One of the things that Canada’s English left sucks at, is accepting collapse and then engaging in rebirth. Refusing to allow things to collapse means that many of our progressive institutions hobble along like a dog whose legs were hit by a car, and that is begging to be put out its misery. But rebirth is absolutely critical to the sustainability of any political movement. Just look at Mark Carney’s political ascent, or Pierre Poilievre’s new lease on life when he ditched his glasses. Those weren’t just aesthetic changes — those were the manifestations of internal changes that helped both parties to surpass a political problem or obstacle.
When you don’t have any path for renewal, when people whose work has been bad refuse to leave the party, then you get stagnation that is so corrosive that it becomes self immolation. The bureaucracy exists solely to protect itself. That’s bad for any organization but is especially bad for the only credible political party that occupies the entire centre to left space within Canada (and here, I again remind everyone that the fact that the NDP and Greens have not yet merged is proof that no one in either party’s leadership is actually serious about Doing Politics).
The NDP needs to wander the desert for a little while, let a few people die from starvation and fundamentally change how it operates. Democracy needs to be restored within the party, which will have a big impact on how it interacts with Canadians more broadley. The only path towards restoring internal democracy is for members to assert their democratic right to direct the future of their party. And to do that, members cannot wait for the party brass to call the shots — not unless they want to see the party slide even further into irrelevance.
For over a decade, I've been dissatisfied with the control of the NDP. They have given control over to a marketing arm and during the last two sittings I've noticed how Mr. Singh modelled his opposition after that of PP to the point of making demands in the government that as a constitutional lawyer he knows tread on Provincial jurisdiction. Then there was a campaign that my partner and I were discouraged from helping as they wanted our children to help. We were not part of their preferred age group - totally marketing.

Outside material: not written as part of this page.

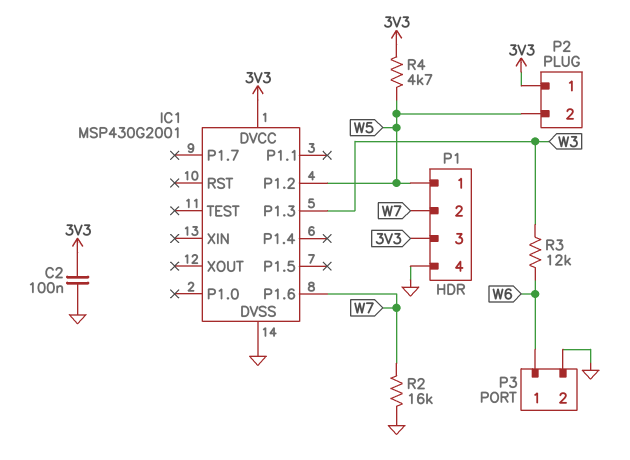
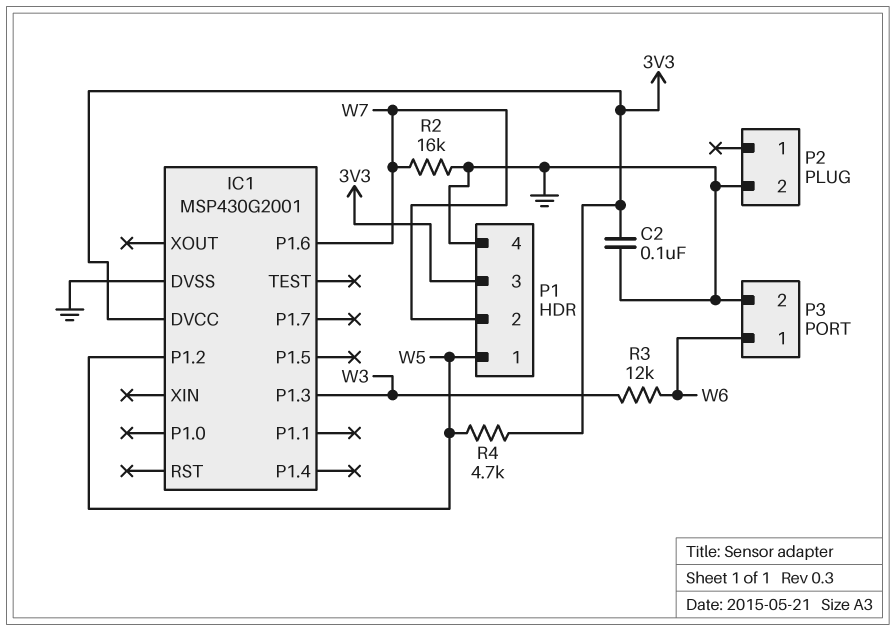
P2 pin 1: 3V3 -> none
P2 pin 2: W5 -> GND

And, ffs, run campaigns bragging about what they are good at, what they have accomplished not about how the opposition sucks.
My experience trying to do just that, both provincially and federally, is that a large section of NDP members are very pleased with the party as it is, and will fight tooth and nail alongside the exec/leadership/staff to keep it that way. The party has done a good job of pushing anyone who wants change or yearns for more out of the party, with the result that the only people left are the sycophants.
I'm not sure what to do about that, but the grassroots at this moment more or less reflects the feckless and incompetent staff and leaders. All the good people leave.